Ф. Бродель противопоставлял «мировую экономику», простираемую в планетарном масштабе, и «мир-экономики», под которыми подразумевались самодостаточные в хозяйственном отношении историко-культурные организмы. Для каждой из мир-экономик характерны собственные принципы и законы самоорганизации. Инновационные реструктуризации таких систем могут привести к негативным последствиям.[113] Описанный еще К.Марксом в качестве критики европейского колониализма опыт деструкции общинно-ирригационных хозяйств Востока свидетельствует о неприемлемости монистического подхода к мировой экономике.[114]
Доказательство исторического существования особой российской «мир-экономики» ставит вопрос определения черт ее актуальной государственно-управленческой имплементации.

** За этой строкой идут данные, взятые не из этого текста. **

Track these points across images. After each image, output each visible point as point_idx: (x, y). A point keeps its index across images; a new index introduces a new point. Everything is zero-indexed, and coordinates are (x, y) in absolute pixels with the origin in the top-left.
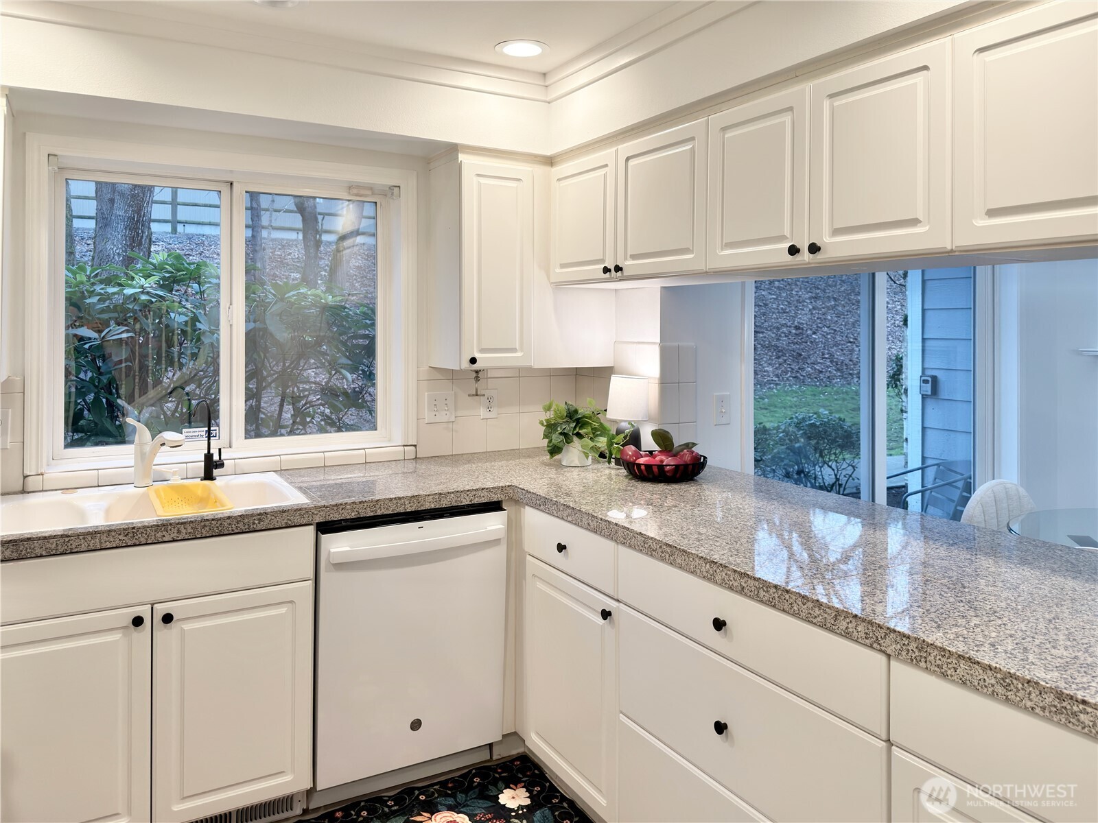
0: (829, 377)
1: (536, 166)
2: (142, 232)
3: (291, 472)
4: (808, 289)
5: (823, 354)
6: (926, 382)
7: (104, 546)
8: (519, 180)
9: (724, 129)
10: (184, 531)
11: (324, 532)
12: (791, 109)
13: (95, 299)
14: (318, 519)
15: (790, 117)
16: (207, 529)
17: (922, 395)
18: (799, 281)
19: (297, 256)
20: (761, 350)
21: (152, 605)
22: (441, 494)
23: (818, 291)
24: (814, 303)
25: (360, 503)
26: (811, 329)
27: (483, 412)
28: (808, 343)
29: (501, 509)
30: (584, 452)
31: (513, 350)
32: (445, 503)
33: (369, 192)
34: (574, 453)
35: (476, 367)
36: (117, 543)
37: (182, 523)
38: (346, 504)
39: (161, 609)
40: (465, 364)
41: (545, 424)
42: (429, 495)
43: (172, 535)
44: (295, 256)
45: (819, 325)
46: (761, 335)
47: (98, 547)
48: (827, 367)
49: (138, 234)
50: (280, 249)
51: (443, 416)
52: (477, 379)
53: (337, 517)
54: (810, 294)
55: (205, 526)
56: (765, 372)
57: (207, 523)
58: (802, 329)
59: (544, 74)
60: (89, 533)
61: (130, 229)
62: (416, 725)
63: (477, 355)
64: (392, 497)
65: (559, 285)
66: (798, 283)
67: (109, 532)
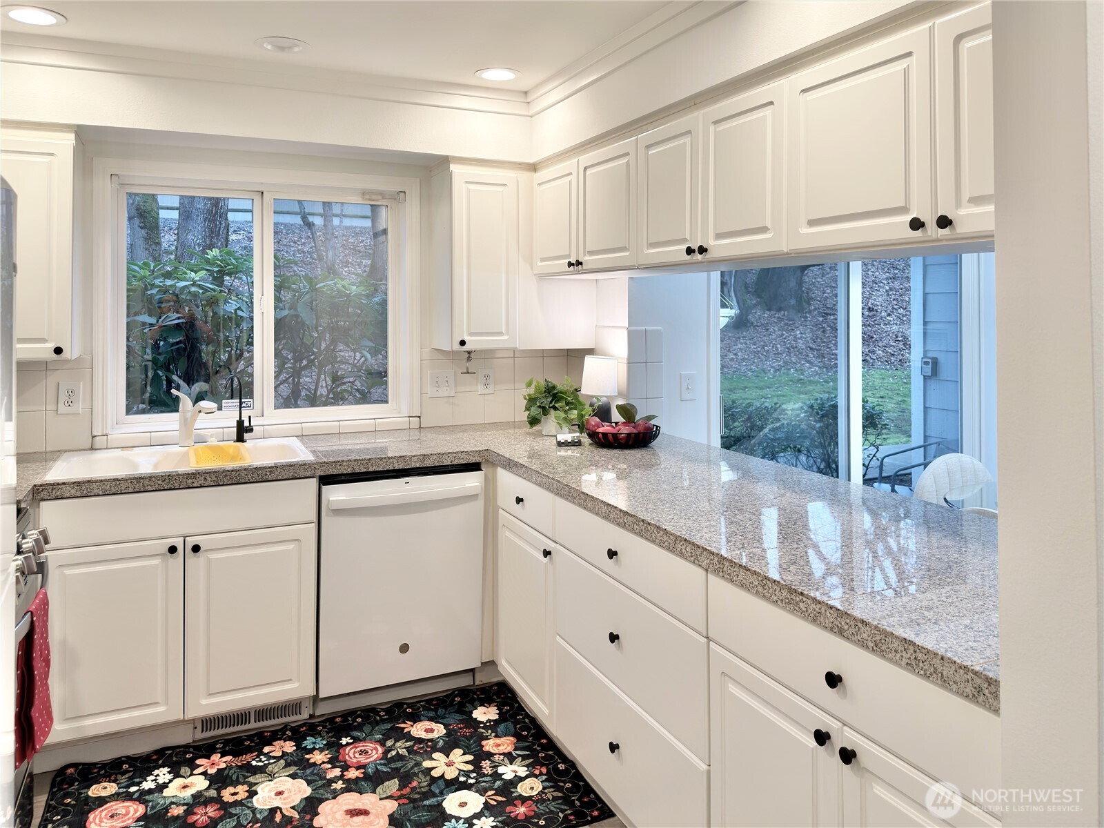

Признание связи успешности хозяйственного функционирования с фактором цивилизационной идентичности определяет выбор экономической стратегии. Однако данная целевая установка нуждается в конкретизации. Необходимо не только ответить на вопрос о специфических чертах российской мир-экономики, но и верифицировать их на предмет устойчивой хозяйственной макроэффективности. Допустима и оценка от противного, основанная на обнаружении повторяемости факторных рядов кризисности, закономерно проявляющейся при отступлении от модельных принципов функционирования. Ключевой проблемой является определение цивилизационного оптимума российской модели экономического управления.